▶ WHAT YOU SHOULD DO
Output, word for word, everything in the article on MassRoots from "MassRoots launched in" down to "for being cannabis-related.".

= MassRoots =

Cannabis community social network

MassRoots is a social network for the cannabis community. As of June 2016, it had an estimated 900,000 users. MassRoots for Business, the company’s advertising portal, has an estimated 1,000 clients as of June 2015. In 2014, MassRoots was one of the first cannabis-related companies to go public through a Registration Statement on Form S-1 and trades under the ticker "MSRT" and in August 2015, MassRoots submitted an application to up-list its stock to the Nasdaq.

==History==

===Foundation===
In April 2013, co-founders Isaac Dietrich and Tyler Knight were smoking in a college apartment when they conceptualized the idea for MassRoots because, "they didn’t want their grandmothers to see pictures of them taking bong rips on Facebook." They recruited longtime friend Hyler Fortier to design the initial user interface in Photoshop and later brought in Hyler’s brother, Stewart Fortier, to develop the original iOS application.

MassRoots launched in the App Store on July 14, 2013 and in its first few weeks, gained several thousand users through Reddit, Instagram and word-of-mouth. Dietrich maxed out $17,000 in credit cards to fund the company’s operations while being turned down by dozens of Silicon Valley venture capital firms for being cannabis-related.

===ArcView Group and seed round===
Dietrich was invited to pitch The ArcView Group, one of the first and largest cannabis angel investment groups in the country, co-founded by Steve DeAngelo and Troy Dayton in September 2013. At the event, he met Douglas Leighton, co-founder of Dutchess Capital, who invested the first $50,000 of a $150,000 seed round. Over the course of the fall of 2013 and spring 2014, MassRoots used the funds to launch a beta version of its Android application and scale to 100,000 users.

===Going public===
MassRoots was organically growing by 20,000 to 30,000 users per month by March 2014. Dietrich once again pitched MassRoots to dozens of Silicon Valley venture capital firms, only to be turned away again for the same reason as before. As private financing was unavailable, MassRoots decided to go public through a Registration Statement on Form S-1, one of the first cannabis related companies to do so. Over the course of the summer of 2014, the Securities and Exchange Commission issued over 75 comments on MassRoots’ S-1 before allowing it to go effective by operation of law in September 2014.

===Banned from iOS App Store, user campaign, and reversal===
MassRoots broke into the top 200 fastest growing social networks in the iOS App Store in November 2014, catching Apple’s attention. The App Store determined it didn’t want a social platform entirely devoted to cannabis, so Apple permanently banned MassRoots and created a rule that all cannabis social networks were prohibited, preventing the 40% of the United States population who own iPhones and iPads from downloading its app.

In January 2015, MassRoots united the cannabis industry against this ban – over 10,000 of its then 200,000 users sent personal emails to Apple on why they love and use MassRoots. Dozens of cannabis business leaders authored a policy letter arguing that Apple’s policies were stifling innovation in the cannabis industry and holding back social progress. In February 2015, Apple reversed their policy, allowing MassRoots back into the App Store.

▶ DATA EXCERPTS
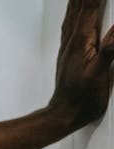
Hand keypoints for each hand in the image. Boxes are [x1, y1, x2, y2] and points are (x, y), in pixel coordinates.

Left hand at [46, 0, 113, 128]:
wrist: (64, 114)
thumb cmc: (81, 98)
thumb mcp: (99, 73)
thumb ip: (110, 50)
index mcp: (80, 42)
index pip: (89, 9)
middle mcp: (71, 41)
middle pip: (78, 8)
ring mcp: (68, 47)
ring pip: (72, 16)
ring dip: (77, 1)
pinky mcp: (69, 54)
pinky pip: (70, 26)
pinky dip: (73, 14)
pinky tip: (74, 14)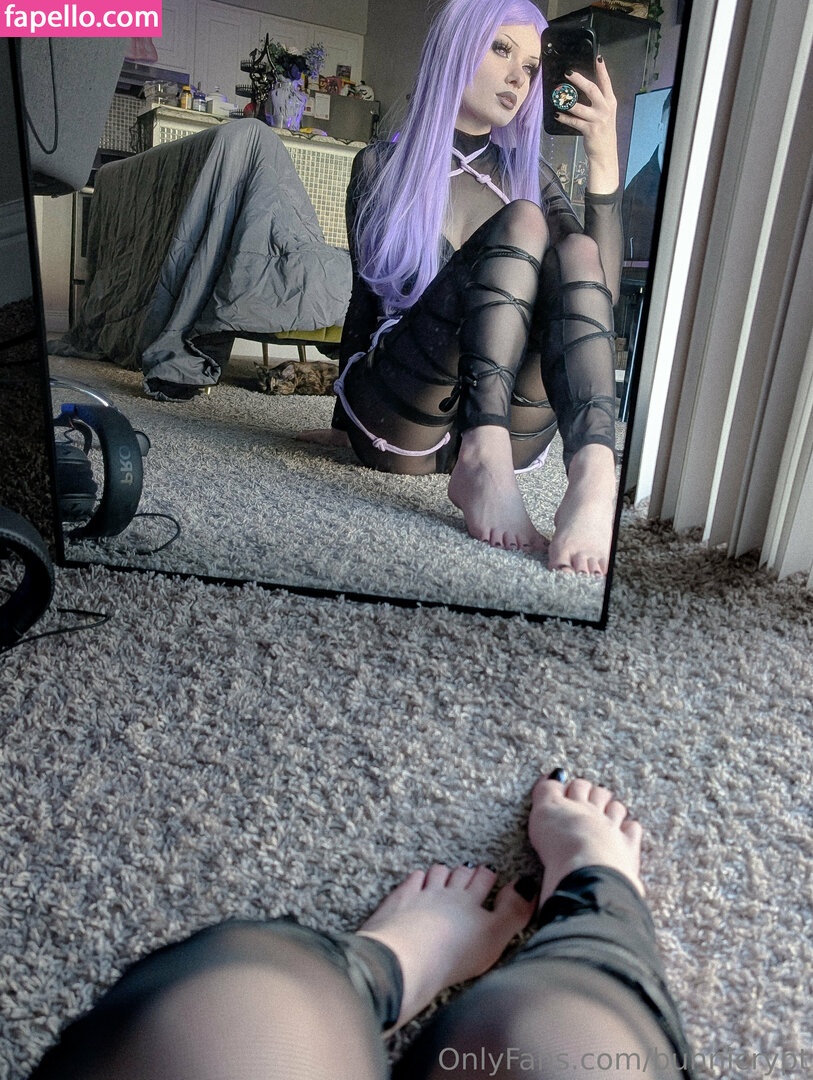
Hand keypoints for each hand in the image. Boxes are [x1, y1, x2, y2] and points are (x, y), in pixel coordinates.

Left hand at [554, 57, 618, 193]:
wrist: (605, 152)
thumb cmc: (602, 131)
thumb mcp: (604, 113)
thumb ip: (597, 101)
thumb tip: (582, 88)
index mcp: (610, 102)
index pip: (606, 82)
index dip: (602, 70)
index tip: (598, 57)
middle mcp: (606, 109)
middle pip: (592, 89)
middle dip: (579, 80)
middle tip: (568, 73)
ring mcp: (598, 120)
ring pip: (579, 107)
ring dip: (567, 101)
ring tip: (557, 95)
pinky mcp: (590, 130)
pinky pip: (574, 121)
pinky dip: (564, 118)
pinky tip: (557, 114)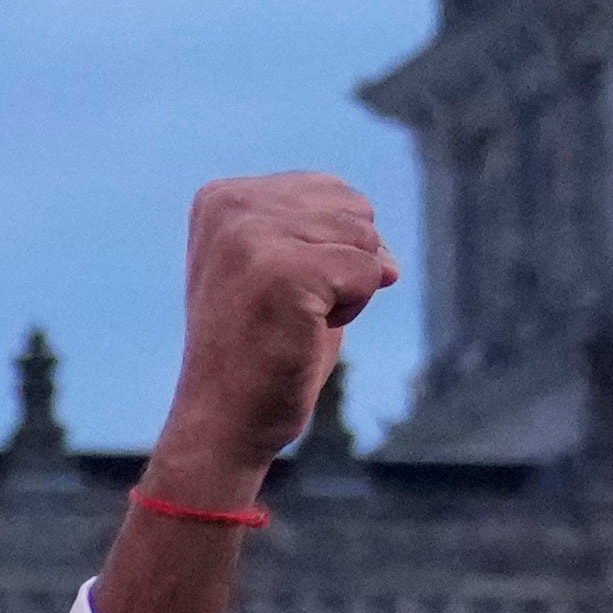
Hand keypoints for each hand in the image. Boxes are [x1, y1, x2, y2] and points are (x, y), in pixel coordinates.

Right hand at [159, 176, 397, 497]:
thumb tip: (390, 262)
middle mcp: (230, 206)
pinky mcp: (281, 269)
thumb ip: (327, 236)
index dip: (329, 248)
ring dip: (346, 290)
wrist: (224, 420)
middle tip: (288, 310)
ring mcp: (250, 236)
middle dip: (343, 265)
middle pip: (355, 209)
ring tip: (293, 321)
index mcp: (222, 198)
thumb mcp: (288, 272)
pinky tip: (303, 333)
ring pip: (365, 239)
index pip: (333, 192)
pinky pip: (369, 272)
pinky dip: (351, 311)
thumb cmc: (262, 352)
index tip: (278, 289)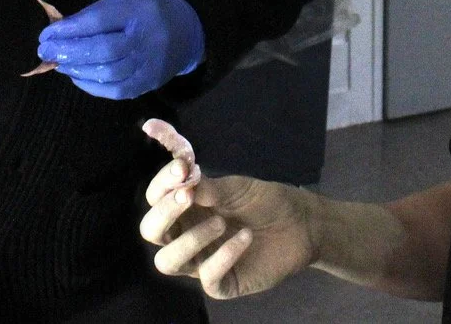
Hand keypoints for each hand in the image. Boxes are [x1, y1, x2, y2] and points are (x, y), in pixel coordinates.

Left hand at [36, 0, 204, 98]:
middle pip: (103, 50)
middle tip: (46, 52)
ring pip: (109, 73)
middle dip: (69, 52)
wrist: (185, 31)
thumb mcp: (122, 2)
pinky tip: (77, 77)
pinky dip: (92, 86)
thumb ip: (93, 14)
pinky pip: (117, 90)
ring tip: (60, 64)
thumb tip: (59, 31)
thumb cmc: (145, 12)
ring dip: (78, 70)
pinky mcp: (148, 82)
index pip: (98, 22)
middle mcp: (145, 39)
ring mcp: (149, 64)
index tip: (47, 35)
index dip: (69, 30)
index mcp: (137, 12)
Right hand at [140, 160, 318, 298]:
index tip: (182, 167)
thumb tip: (182, 180)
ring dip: (190, 239)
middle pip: (151, 231)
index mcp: (185, 208)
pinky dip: (224, 256)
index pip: (156, 198)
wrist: (300, 223)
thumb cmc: (264, 201)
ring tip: (221, 222)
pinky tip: (245, 238)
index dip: (163, 183)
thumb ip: (208, 186)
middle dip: (164, 213)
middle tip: (187, 197)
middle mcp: (186, 235)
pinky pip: (208, 278)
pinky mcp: (222, 283)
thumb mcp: (236, 187)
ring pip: (168, 262)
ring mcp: (201, 261)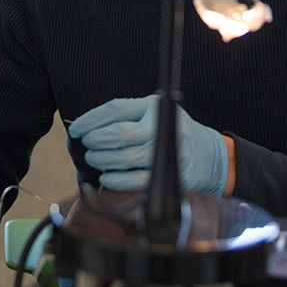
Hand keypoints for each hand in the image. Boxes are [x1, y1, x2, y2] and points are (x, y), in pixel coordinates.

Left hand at [67, 93, 227, 194]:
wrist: (210, 155)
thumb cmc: (173, 132)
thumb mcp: (156, 113)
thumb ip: (128, 117)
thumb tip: (89, 128)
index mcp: (154, 106)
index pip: (117, 109)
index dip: (92, 119)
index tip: (76, 128)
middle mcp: (162, 126)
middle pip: (121, 134)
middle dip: (96, 141)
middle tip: (86, 145)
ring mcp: (167, 151)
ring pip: (127, 158)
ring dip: (103, 160)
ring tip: (93, 160)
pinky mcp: (169, 174)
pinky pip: (136, 180)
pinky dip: (117, 180)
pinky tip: (106, 178)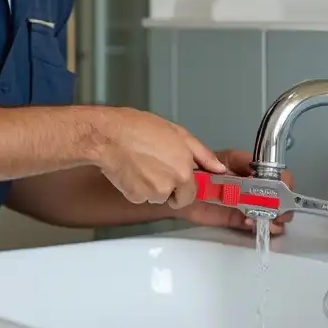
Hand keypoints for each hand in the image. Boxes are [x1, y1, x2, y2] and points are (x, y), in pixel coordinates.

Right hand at [94, 108, 225, 207]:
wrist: (108, 136)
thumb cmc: (138, 129)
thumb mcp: (178, 133)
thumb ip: (202, 154)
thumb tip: (218, 167)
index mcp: (184, 170)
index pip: (192, 193)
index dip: (186, 186)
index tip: (182, 182)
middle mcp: (170, 185)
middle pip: (174, 198)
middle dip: (169, 189)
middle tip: (157, 168)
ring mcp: (152, 192)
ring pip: (156, 196)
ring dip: (151, 187)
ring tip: (141, 163)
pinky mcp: (134, 196)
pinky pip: (139, 196)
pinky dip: (136, 187)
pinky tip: (131, 169)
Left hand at [174, 148, 293, 236]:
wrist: (170, 192)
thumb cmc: (186, 169)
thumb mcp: (201, 157)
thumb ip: (217, 161)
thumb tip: (238, 171)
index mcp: (242, 164)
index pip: (269, 169)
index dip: (280, 178)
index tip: (283, 189)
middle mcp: (247, 183)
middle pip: (275, 192)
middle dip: (282, 202)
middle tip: (279, 211)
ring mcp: (242, 201)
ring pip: (268, 209)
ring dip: (274, 216)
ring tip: (268, 221)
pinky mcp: (233, 218)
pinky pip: (252, 222)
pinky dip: (258, 226)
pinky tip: (254, 225)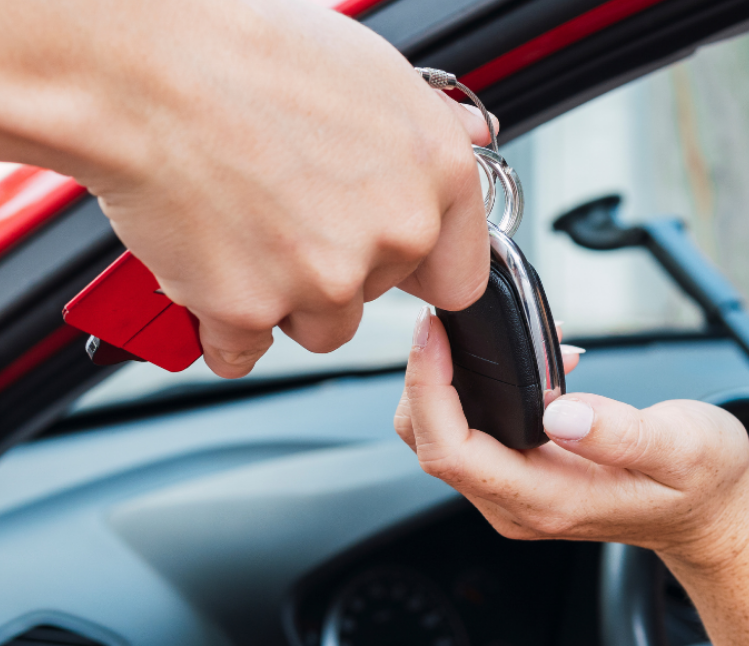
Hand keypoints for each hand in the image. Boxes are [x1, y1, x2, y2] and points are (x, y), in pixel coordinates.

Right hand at [0, 0, 497, 377]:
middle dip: (337, 269)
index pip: (458, 274)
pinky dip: (221, 322)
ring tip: (245, 232)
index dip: (417, 267)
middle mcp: (394, 233)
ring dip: (285, 301)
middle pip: (377, 297)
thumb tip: (466, 140)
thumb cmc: (251, 55)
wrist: (145, 67)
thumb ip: (428, 128)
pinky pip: (243, 349)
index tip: (387, 258)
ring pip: (319, 327)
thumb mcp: (374, 73)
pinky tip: (207, 265)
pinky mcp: (250, 309)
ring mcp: (325, 278)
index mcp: (439, 177)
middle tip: (286, 212)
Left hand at [393, 309, 748, 566]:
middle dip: (425, 379)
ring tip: (495, 334)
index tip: (435, 333)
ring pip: (443, 438)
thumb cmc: (699, 484)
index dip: (429, 389)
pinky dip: (479, 389)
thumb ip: (621, 434)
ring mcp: (517, 493)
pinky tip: (529, 360)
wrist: (708, 517)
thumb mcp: (681, 448)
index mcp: (548, 500)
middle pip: (431, 444)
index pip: (453, 451)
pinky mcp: (522, 476)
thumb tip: (559, 413)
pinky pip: (475, 432)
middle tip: (450, 320)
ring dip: (450, 380)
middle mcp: (520, 503)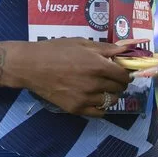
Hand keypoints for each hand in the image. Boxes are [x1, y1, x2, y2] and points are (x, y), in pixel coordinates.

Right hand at [15, 39, 131, 117]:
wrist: (31, 66)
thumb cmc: (56, 50)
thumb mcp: (81, 43)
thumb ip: (105, 48)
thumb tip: (126, 49)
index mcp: (97, 65)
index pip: (123, 75)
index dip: (125, 73)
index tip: (121, 71)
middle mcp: (94, 83)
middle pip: (119, 88)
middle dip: (118, 83)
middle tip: (111, 78)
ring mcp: (85, 98)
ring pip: (111, 101)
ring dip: (111, 94)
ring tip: (102, 88)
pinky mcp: (76, 109)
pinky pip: (99, 113)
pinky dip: (101, 107)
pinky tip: (95, 99)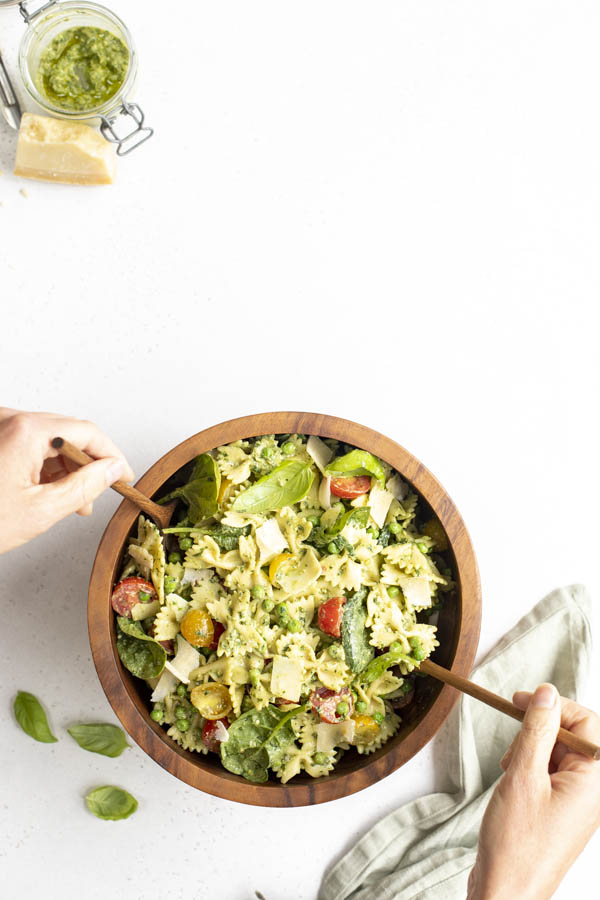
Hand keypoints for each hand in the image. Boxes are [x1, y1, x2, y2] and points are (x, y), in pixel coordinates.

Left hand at [0, 408, 133, 553]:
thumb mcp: (43, 509)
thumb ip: (86, 486)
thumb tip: (112, 470)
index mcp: (26, 431)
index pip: (87, 432)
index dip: (112, 455)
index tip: (123, 475)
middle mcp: (10, 420)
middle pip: (68, 433)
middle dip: (88, 464)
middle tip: (99, 493)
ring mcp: (0, 427)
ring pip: (49, 439)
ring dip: (66, 467)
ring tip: (73, 501)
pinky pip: (28, 443)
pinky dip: (44, 465)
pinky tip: (49, 491)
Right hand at [467, 684, 599, 899]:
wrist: (507, 894)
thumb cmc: (517, 844)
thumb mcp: (523, 776)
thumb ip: (537, 731)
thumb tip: (547, 694)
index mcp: (593, 781)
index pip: (586, 723)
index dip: (554, 706)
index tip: (521, 702)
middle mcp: (592, 792)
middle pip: (573, 737)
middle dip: (540, 729)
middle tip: (511, 731)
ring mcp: (577, 804)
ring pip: (559, 755)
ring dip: (532, 748)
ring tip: (509, 765)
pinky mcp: (561, 813)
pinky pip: (551, 776)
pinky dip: (530, 768)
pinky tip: (511, 779)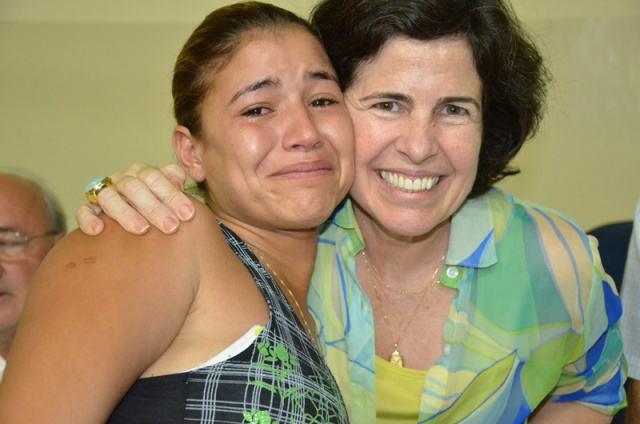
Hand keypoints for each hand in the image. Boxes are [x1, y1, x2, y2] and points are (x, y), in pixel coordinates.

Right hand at [76, 163, 193, 234]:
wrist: (138, 213)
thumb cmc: (159, 202)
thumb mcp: (170, 189)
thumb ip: (175, 180)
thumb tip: (178, 181)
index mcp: (142, 172)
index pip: (156, 178)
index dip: (172, 195)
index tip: (188, 214)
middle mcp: (121, 179)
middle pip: (134, 188)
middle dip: (154, 208)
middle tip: (171, 227)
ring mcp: (103, 192)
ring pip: (109, 197)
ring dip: (126, 213)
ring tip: (142, 230)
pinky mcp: (88, 207)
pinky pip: (83, 210)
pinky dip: (87, 219)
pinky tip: (98, 230)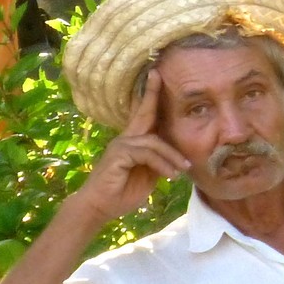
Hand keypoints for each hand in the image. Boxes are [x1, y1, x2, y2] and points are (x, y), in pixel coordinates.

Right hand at [68, 70, 191, 225]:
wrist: (99, 208)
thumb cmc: (122, 193)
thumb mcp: (147, 176)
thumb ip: (158, 162)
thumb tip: (175, 157)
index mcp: (133, 142)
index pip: (143, 116)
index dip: (150, 97)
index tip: (157, 77)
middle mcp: (126, 139)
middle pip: (143, 112)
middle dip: (152, 93)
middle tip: (158, 75)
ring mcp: (121, 145)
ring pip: (154, 141)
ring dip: (172, 156)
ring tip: (184, 169)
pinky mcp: (119, 155)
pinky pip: (147, 154)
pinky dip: (162, 164)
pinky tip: (170, 176)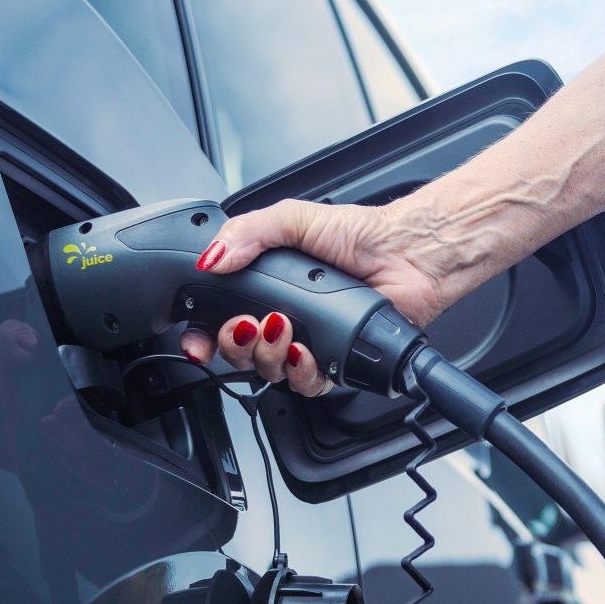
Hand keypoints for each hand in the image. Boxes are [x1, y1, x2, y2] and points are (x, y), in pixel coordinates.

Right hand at [179, 199, 448, 396]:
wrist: (408, 254)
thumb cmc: (360, 234)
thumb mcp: (293, 219)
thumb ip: (247, 232)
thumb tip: (210, 258)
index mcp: (266, 286)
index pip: (220, 319)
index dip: (203, 334)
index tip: (196, 338)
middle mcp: (284, 318)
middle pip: (240, 352)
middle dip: (234, 344)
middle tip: (244, 324)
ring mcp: (310, 343)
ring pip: (270, 372)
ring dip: (267, 356)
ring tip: (281, 327)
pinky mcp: (336, 363)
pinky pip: (308, 385)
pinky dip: (300, 372)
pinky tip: (304, 350)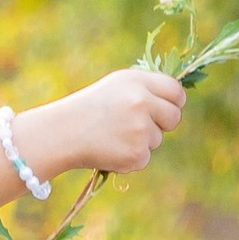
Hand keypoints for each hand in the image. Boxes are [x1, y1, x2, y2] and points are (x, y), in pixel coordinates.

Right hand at [21, 64, 185, 181]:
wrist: (63, 133)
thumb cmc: (90, 107)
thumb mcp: (117, 86)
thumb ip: (146, 90)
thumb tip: (176, 100)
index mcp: (137, 82)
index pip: (175, 91)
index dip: (174, 101)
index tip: (167, 107)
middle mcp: (142, 103)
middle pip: (174, 117)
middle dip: (163, 122)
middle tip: (139, 124)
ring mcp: (140, 130)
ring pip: (157, 139)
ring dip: (141, 140)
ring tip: (113, 135)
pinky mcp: (136, 154)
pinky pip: (145, 157)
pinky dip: (131, 157)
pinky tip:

▶ RESPONSE
MassRoots launched in the App Store on July 14, 2013 and in its first few weeks, gained several thousand users through Reddit, Instagram and word-of-mouth. Dietrich maxed out $17,000 in credit cards to fund the company’s operations while being turned down by dozens of Silicon Valley venture capital firms for being cannabis-related.